The analysis of the Cities Center is a more productive investment in the coordination of London’s weak productivity to expensive real estate, research and development and software.

“Pandemic relevant violations – especially in the transport sector, including social, private and air trips, played a role,” he said.

He added that the strong performance of the southeastern and east of England, the so-called “donkey” effects of economic activity in the environment can offer more long-term benefits.

London’s “Productivity Malaise” continued with the remaining out of 16 years ago, Swinney said. It only affected capital not to the prosperity, but also the national performance.

The government’s new industrial strategy is expected next week, “If the Britain’s productivity is out of the staphor, London needs to be responded to Voess.”
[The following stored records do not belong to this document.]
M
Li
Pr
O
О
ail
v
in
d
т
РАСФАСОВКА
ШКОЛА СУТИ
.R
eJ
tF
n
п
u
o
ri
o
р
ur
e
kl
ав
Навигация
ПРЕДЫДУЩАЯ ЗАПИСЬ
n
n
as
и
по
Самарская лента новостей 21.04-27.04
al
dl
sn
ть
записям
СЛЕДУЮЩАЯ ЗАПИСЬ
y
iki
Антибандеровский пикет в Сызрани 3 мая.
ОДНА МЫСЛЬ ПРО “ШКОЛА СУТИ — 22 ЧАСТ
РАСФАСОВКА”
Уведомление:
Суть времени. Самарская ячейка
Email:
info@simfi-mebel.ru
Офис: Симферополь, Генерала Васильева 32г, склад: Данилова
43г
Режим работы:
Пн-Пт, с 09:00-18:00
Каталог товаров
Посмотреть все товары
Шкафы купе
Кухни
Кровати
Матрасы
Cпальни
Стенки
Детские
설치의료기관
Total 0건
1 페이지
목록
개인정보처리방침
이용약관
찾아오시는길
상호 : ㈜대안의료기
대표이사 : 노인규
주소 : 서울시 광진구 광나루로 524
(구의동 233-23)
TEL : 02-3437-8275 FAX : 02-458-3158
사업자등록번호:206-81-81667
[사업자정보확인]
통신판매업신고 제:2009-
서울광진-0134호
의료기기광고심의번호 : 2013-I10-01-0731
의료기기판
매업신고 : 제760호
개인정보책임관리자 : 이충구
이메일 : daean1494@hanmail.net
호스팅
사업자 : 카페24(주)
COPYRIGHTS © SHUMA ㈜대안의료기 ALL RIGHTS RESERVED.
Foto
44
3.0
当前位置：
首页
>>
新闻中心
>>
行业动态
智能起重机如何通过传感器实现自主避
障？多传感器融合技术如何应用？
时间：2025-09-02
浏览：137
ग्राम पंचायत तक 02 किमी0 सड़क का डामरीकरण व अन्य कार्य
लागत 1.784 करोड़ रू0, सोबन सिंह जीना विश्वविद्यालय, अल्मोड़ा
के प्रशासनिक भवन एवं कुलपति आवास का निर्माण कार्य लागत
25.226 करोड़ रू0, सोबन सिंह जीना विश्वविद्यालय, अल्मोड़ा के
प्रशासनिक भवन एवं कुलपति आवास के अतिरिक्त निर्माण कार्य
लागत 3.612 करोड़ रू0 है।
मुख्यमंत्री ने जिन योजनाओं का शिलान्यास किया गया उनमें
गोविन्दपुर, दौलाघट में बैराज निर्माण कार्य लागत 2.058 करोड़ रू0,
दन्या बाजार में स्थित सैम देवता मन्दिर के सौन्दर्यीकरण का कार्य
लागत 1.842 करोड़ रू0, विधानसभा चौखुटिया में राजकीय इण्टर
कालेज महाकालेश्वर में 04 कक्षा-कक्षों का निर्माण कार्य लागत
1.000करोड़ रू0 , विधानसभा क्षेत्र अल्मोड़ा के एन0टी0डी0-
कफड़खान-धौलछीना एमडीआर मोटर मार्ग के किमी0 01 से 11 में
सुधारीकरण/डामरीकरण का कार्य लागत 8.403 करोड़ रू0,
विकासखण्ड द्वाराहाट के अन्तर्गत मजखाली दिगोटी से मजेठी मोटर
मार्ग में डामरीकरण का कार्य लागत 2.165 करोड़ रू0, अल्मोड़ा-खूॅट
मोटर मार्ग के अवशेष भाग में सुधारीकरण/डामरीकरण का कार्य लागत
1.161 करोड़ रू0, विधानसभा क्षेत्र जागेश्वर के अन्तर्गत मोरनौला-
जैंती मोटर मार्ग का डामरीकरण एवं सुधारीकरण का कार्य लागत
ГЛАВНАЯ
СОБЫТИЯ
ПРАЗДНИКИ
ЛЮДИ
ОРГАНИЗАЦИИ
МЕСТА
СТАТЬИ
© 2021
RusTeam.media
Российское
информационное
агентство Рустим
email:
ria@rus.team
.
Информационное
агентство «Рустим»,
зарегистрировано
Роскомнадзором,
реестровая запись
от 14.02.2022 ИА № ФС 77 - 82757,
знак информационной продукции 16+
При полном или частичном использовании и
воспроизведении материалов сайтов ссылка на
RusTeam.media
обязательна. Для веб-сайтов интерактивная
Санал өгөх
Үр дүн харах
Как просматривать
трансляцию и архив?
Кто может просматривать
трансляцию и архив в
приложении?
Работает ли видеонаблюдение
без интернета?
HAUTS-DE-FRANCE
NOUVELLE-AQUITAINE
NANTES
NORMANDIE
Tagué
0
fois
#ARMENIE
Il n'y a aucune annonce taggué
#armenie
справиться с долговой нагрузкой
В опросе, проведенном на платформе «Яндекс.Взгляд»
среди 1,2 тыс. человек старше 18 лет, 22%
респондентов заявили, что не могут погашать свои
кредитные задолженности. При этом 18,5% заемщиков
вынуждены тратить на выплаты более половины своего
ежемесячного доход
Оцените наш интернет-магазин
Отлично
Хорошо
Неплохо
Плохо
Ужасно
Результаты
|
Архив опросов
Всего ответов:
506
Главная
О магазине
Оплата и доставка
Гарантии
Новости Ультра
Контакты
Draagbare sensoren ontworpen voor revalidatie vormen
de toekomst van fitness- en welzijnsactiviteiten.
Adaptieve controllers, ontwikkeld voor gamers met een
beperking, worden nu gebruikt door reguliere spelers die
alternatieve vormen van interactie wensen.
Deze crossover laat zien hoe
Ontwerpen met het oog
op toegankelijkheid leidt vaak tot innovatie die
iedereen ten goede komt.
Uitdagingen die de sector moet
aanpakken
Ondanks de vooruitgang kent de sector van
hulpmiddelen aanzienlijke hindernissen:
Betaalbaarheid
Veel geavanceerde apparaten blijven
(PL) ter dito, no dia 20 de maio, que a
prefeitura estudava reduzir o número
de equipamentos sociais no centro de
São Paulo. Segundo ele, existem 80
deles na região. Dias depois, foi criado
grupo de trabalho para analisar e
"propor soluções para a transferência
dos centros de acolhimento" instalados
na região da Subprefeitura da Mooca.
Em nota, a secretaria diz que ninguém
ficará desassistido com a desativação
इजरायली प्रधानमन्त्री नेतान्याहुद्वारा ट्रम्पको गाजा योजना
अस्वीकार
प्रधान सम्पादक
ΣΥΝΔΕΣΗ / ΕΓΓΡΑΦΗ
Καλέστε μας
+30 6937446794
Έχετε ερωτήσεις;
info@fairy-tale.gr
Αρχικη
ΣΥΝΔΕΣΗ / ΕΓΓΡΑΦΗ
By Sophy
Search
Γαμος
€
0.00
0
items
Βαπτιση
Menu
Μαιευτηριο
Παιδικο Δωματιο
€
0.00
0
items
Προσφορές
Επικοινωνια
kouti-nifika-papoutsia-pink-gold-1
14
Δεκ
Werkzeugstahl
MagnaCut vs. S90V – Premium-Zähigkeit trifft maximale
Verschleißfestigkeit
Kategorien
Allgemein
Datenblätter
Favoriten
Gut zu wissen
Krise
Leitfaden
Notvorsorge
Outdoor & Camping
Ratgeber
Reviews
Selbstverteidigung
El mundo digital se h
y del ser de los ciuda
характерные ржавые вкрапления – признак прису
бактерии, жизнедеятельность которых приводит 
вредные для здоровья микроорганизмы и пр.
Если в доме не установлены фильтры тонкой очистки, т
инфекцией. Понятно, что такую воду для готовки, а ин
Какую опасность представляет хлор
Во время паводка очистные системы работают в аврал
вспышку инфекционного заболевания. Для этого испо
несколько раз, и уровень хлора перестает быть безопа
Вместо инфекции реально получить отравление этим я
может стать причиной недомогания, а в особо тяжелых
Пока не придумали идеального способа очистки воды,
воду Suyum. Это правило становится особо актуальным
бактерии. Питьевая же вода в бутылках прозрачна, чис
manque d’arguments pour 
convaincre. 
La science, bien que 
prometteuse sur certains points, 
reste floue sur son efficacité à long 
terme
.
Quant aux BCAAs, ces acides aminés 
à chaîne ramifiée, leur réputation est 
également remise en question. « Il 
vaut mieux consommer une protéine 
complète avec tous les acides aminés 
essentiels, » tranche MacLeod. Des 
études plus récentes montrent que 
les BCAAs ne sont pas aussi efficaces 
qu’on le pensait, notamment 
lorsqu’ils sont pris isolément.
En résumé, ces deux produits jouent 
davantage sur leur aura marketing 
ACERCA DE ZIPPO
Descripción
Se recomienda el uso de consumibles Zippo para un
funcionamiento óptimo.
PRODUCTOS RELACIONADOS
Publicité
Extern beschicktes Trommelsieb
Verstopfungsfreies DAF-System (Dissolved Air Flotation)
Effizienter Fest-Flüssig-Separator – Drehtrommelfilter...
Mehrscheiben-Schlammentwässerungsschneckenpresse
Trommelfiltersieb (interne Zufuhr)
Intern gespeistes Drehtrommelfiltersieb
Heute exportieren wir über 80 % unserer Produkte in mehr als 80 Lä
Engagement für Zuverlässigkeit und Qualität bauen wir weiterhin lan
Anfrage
Productivity growth is an important driver of higher living conditions because it is more coverage to raise businesses, more results.

London is a major source of income for the largest and most richest regional economy and state finance in the United Kingdom. By March 2023, capital in the fiscal year, according to official data, the most revenues of any region raised in 216.4bn.

British productivity has been a general financial crisis, a trend in accordance with strong growth, accordance with powerful growth, living standards and the UK productivity puzzle.

Ons reported that between 2019 and 2023, after 2.4 percent of the fastest annual productivity growth of North West, 2,4 percent of Northern Ireland celebrated.

Both seasons recorded the growth of 1 percent, and the number of hours fell. Exit increase for London increased by 0.5 percent, while the number of hours.